To do —
Among the entries below, copy only the span from the line containing "Now the beam (334,319,480,577)." through the line containing "- dark grey channel strip [807,515,1044,544]". Do so exactly, and skip the pictures.

Images with object cuboids:
>>>>>

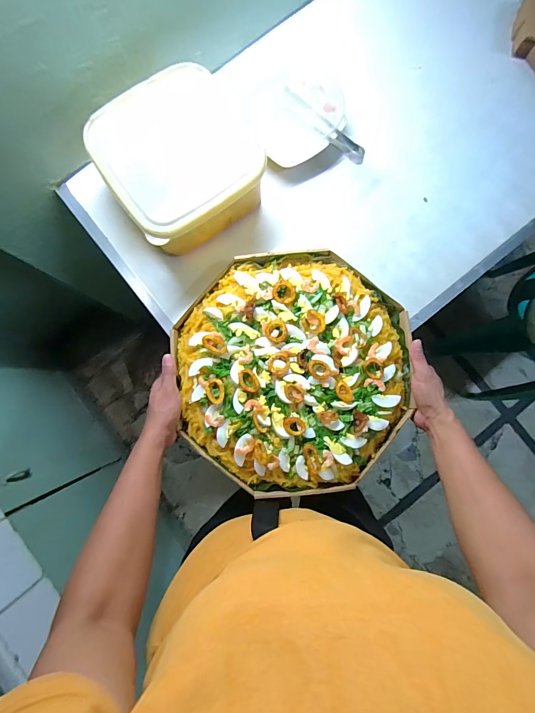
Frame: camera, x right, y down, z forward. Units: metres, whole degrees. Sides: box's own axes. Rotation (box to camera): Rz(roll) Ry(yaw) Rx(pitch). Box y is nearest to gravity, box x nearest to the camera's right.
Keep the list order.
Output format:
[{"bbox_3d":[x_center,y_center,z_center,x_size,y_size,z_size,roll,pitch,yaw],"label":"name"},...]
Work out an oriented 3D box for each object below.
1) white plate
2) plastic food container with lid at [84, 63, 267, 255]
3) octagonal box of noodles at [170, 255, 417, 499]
[{"bbox_3d":[0.049,-0.400,0.580,0.153,0.039,0.179,-8,83,0],"label":"white plate"},{"bbox_3d":[-0.120,-0.296,0.533,0.236,0.109,0.237,-33,84,-3],"label":"plastic food container with lid"},{"bbox_3d":[0.041,0.017,0.520,0.350,0.039,0.354,40,85,5],"label":"octagonal box of noodles"}]

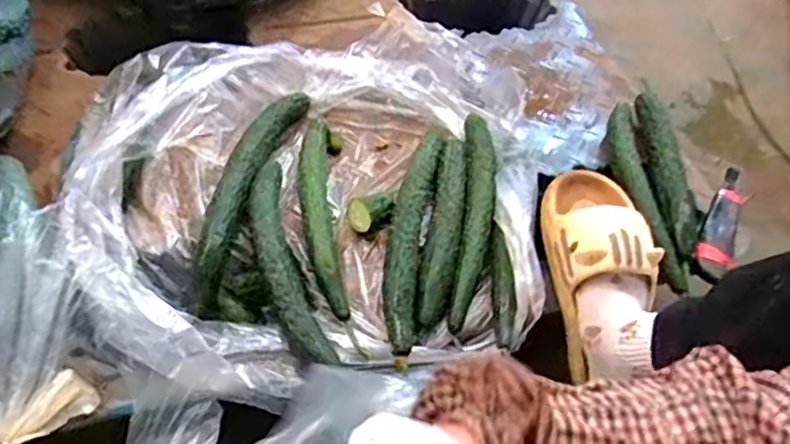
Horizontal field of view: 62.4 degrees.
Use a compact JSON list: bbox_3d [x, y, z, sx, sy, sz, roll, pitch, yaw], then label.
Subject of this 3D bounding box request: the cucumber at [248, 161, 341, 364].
[{"bbox_3d":[-0.111,0.043,0.651,0.046,0.038,0.245,-13,56,-15],"label":"cucumber"}]

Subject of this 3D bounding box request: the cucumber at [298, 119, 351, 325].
[{"bbox_3d":[-0.082,-0.014,0.698,0.037,0.033,0.257,-4,54,-9],"label":"cucumber"}]

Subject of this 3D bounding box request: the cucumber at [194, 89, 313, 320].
[{"bbox_3d":[-0.164,-0.038,0.711,0.048,0.034,0.309,13,54,4],"label":"cucumber"}]

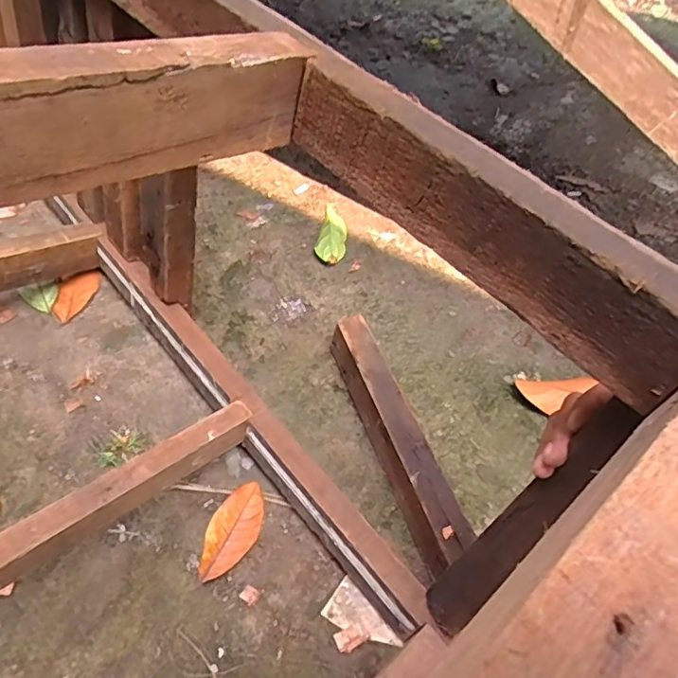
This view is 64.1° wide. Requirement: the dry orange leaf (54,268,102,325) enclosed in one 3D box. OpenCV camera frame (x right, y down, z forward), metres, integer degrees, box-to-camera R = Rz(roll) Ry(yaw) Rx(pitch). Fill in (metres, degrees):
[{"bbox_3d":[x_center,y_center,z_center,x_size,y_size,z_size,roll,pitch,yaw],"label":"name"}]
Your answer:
[{"bbox_3d":[-0.398,-0.069,0.816,0.052,0.018,0.092,22,52,12],"label":"dry orange leaf"}]

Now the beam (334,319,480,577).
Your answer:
[{"bbox_3d":[0.068,0.115,0.673,0.046,0.068,0.328,-14,54,-16],"label":"beam"}]

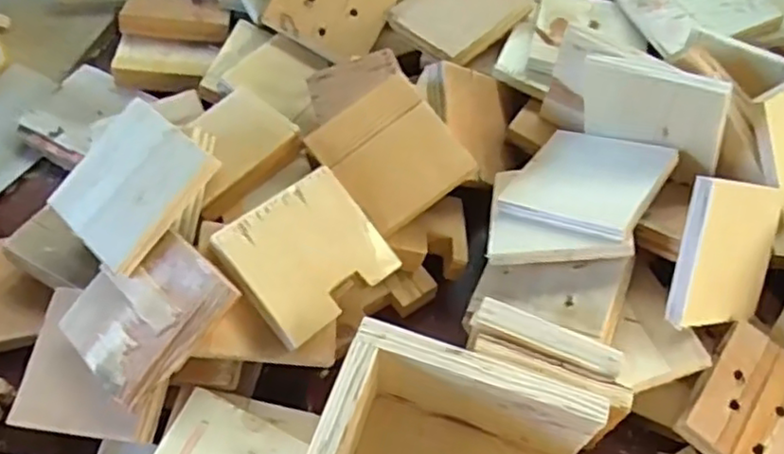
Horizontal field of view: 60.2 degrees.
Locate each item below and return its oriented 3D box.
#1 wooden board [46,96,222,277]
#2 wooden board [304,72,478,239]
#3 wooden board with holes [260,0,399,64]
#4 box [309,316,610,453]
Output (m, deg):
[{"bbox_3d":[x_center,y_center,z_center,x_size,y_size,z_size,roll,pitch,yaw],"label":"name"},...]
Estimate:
[{"bbox_3d":[-0.166,-0.028,0.427,0.091,0.007,0.089,36,84,27],"label":"wooden board"},{"bbox_3d":[0.000,-0.050,0.465,0.081,0.010,0.089,-36,77,-6],"label":"wooden board"},{"bbox_3d":[-0.047,-0.197,0.577,0.092,0.018,0.103,29,89,-6],"label":"wooden board with holes"},{"bbox_3d":[0.033,0.145,0.382,0.151,0.089,0.131,18,58,8],"label":"box"}]

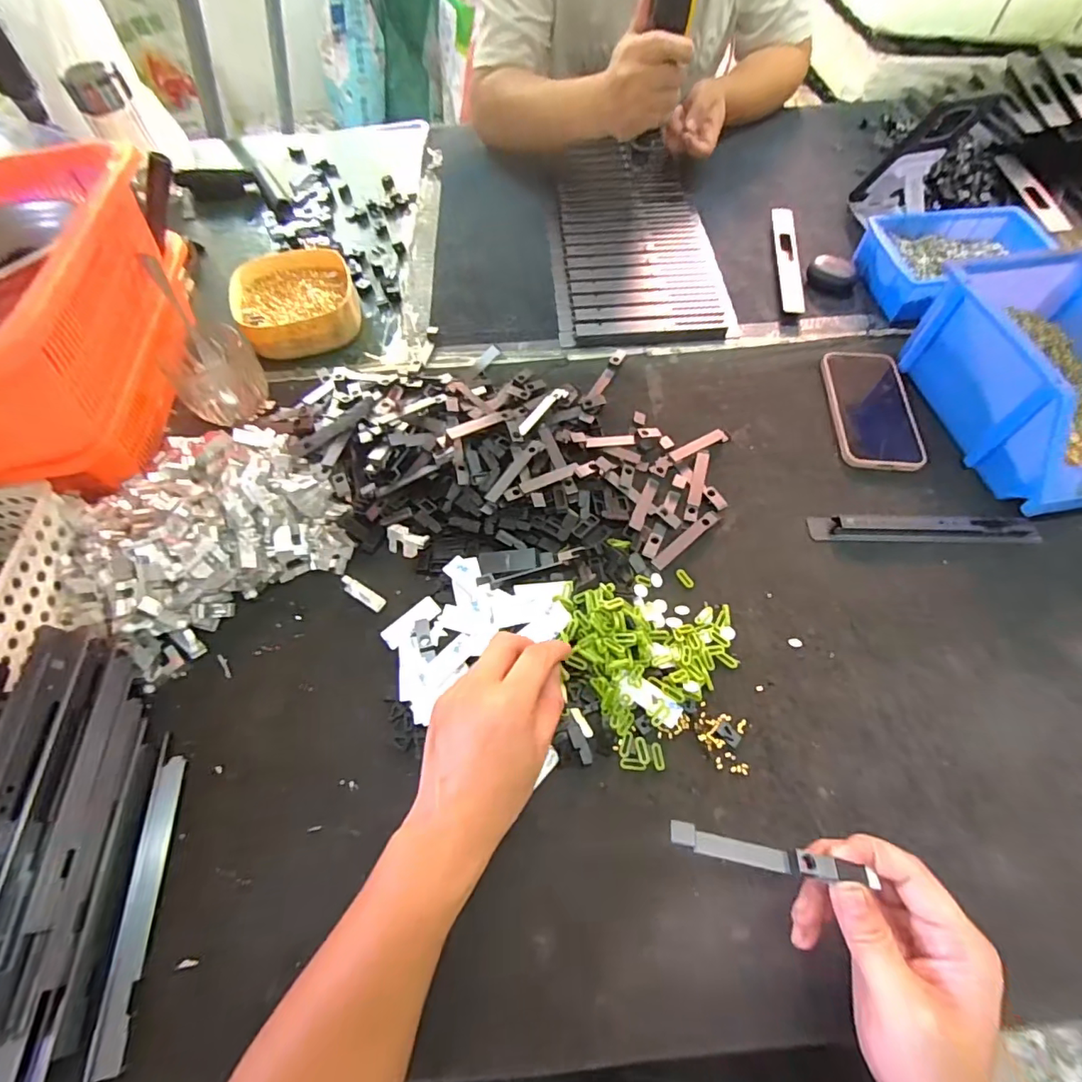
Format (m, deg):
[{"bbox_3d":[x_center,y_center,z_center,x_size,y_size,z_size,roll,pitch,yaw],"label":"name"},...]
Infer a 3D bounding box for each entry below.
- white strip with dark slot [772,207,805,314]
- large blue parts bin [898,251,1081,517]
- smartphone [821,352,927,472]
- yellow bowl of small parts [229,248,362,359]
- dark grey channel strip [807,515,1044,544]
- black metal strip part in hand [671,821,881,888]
[{"bbox_3d":[0.324,-0.376,0.683,0.029,0.007,0.212,7,62,4],"label":"white strip with dark slot"},{"bbox_3d":[0.493,-0.159,0.503,0.147,0.101,0.250,-8,62,-4],"label":"large blue parts bin"},{"bbox_3d":[0.358,-0.144,0.559,0.083,0.010,0.161,5,62,3],"label":"smartphone"},{"bbox_3d":[-0.307,-0.302,0.655,0.143,0.041,0.163,-20,64,-10],"label":"yellow bowl of small parts"},{"bbox_3d":[0.358,-0.012,0.485,0.200,0.014,0.026,3,62,2],"label":"dark grey channel strip"},{"bbox_3d":[0.132,0.185,0.305,0.115,0.014,0.014,14,62,-1],"label":"black metal strip part in hand"}]

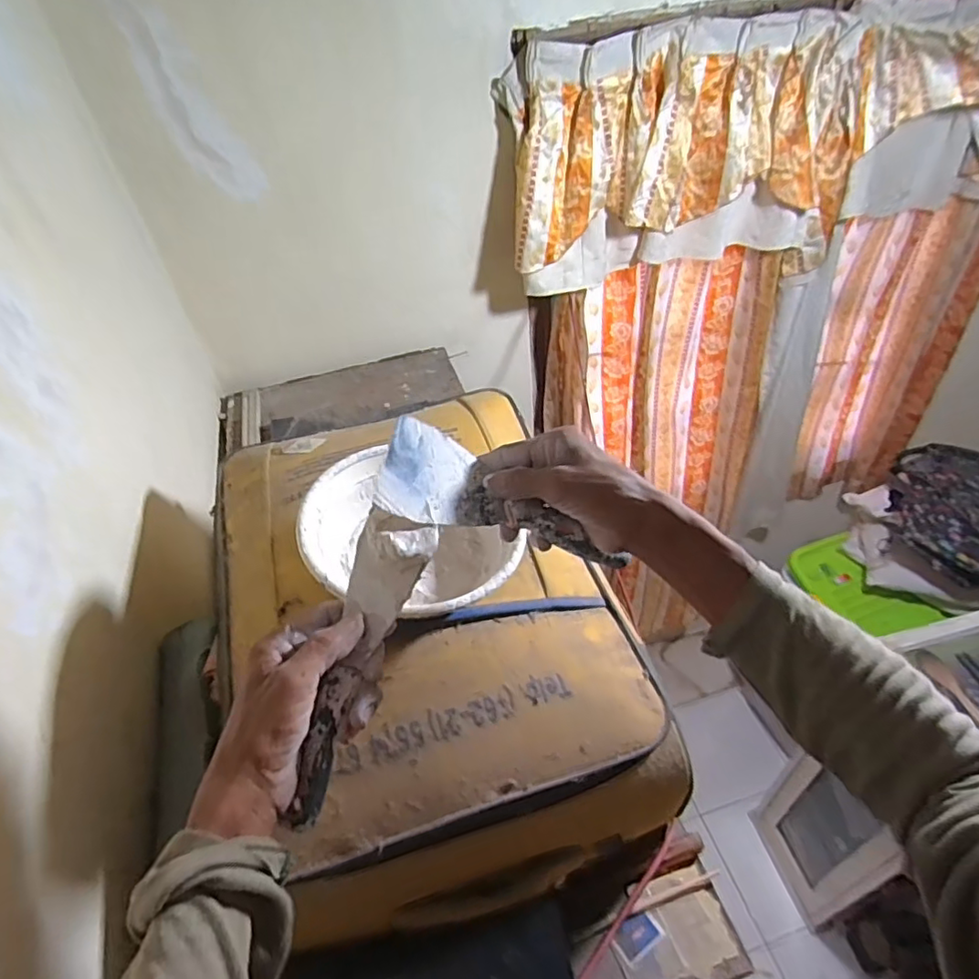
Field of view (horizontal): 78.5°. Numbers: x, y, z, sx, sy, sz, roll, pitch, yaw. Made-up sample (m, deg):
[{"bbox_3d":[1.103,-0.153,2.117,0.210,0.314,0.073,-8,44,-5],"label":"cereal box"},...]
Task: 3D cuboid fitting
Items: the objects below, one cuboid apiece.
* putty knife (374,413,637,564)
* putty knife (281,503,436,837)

<<<<<

Response to the task —
Now the beam (334,319,480,577).
Your answer:
[{"bbox_3d":[0.068,0.115,0.673,0.046,0.068,0.328,-14,54,-16],"label":"beam"}]

Horizontal field of view: 60.2 degrees.
Locate each item below and return its oriented 3D box.
#1 wooden board [46,96,222,277]
#2 wooden board [304,72,478,239]
#3 wooden board with holes [260,0,399,64]
#4 box [309,316,610,453]
Output (m, deg):
[{"bbox_3d":[x_center,y_center,z_center,x_size,y_size,z_size,roll,pitch,yaw],"label":"name"},...]
Estimate:
[{"bbox_3d":[-0.166,-0.028,0.427,0.091,0.007,0.089,36,84,27],"label":"wooden board"},{"bbox_3d":[0.000,-0.050,0.465,0.081,0.010,0.089,-36,77,-6],"label":"wooden board"},{"bbox_3d":[-0.047,-0.197,0.577,0.092,0.018,0.103,29,89,-6],"label":"wooden board with holes"},{"bbox_3d":[0.033,0.145,0.382,0.151,0.089,0.131,18,58,8],"label":"box"}]

Format (m, deg):
[{"bbox_3d":[x_center,y_center,z_center,x_size,y_size,z_size,roll,pitch,yaw],"label":"name"},...]
Infer a 3D bounding box for each entry below.
- white strip with dark slot [772,207,805,314]
- large blue parts bin [898,251,1081,517]
- smartphone [821,352,927,472]
- yellow bowl of small parts [229,248,362,359]
- dark grey channel strip [807,515,1044,544]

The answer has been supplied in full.